El Ejecutivo italiano, por primera vez, se ha planteado la ilegalización de formaciones de este tipo a través de un decreto (ya se uso vía sentencia judicial para dos partidos de este tipo: Ordine Nuovo y Avanguardia nazionale) recurriendo a la ley Scelba de 1952 y que se remite a la disposición 12 de la Constitución, que prohíbe la reconstrucción del Partido Fascista. Esta se puede aplicar cuando una formación persigue finalidades antidemocráticas propias del partido fascista, “usando o amenazando con violencia como método político, o realiza manifestaciones exteriores de carácter fascista”. Desde ya la Fiscalía de Roma ordenó a la policía el bloqueo de la web de Forza Nuova, pero en el Parlamento no hay consenso para mayores medidas de fuerza por el bloqueo de la derecha (la Liga, Hermanos de Italia y Forza Italia) en este régimen parlamentario y con un Primer Ministro de estabilidad relativa.

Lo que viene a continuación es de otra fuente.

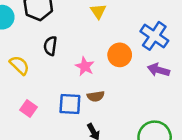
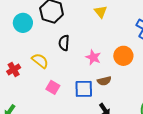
orange circle: (120, 55) -> (123, 56), moved
pink square: (28, 108) -> (53, 87), moved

En esta dirección, y como lo plantea Omar García, el neofascismo no es un fenómeno estático y se manifiesta en diversas etapas: como escuela de pensamiento, movimientos sociales, partidos políticos y regímenes políticos. Sin una ideología propia, el fascismo en el período entreguerras fue un fenómeno pragmático que evolucionó según sus circunstancias, por tal motivo el neofascismo debe abordarse bajo esta misma dinámica, es decir, desde sus orígenes como movimiento hasta su última manifestación como régimen. Es claro que el neofascismo esta presente como una opción política en el mercado electoral (los Trump, Bolsonaro o Kast) y su presencia en los parlamentos ha crecido en los últimos años, como lo atestigua el caso griego de Amanecer Dorado.
Por lo mismo y frente a esta gravísima situación, es imprescindible que las fuerzas democráticas tomen las riendas desde la raíz, integral y ampliamente (mundialmente hablando). Asumiendo las palabras de Nair, generar “una respuesta coordinada y política. No basta con solo recuperar los valores democráticos frente a esta nueva barbarie, sino, más aún, elaborar materialmente propuestas sociales y políticas para reinsertar a las capas excluidas o precarizadas: empleos, seguridad profesional, esperanza colectiva. Pero también, y tomando las palabras de Manuel Luis Rodríguez, dejar de considerar a esta derecha extrema un actor político respetable, con el mismo valor y credenciales de los demás actores democráticos del sistema político. Actores como Kast y su Partido Republicano, entre otros, no sostienen los estándares democráticos y, por lo mismo, no hay que lavar su imagen otorgándoles credenciales que no merecen (no tolerar la intolerancia, diría Karl Popper).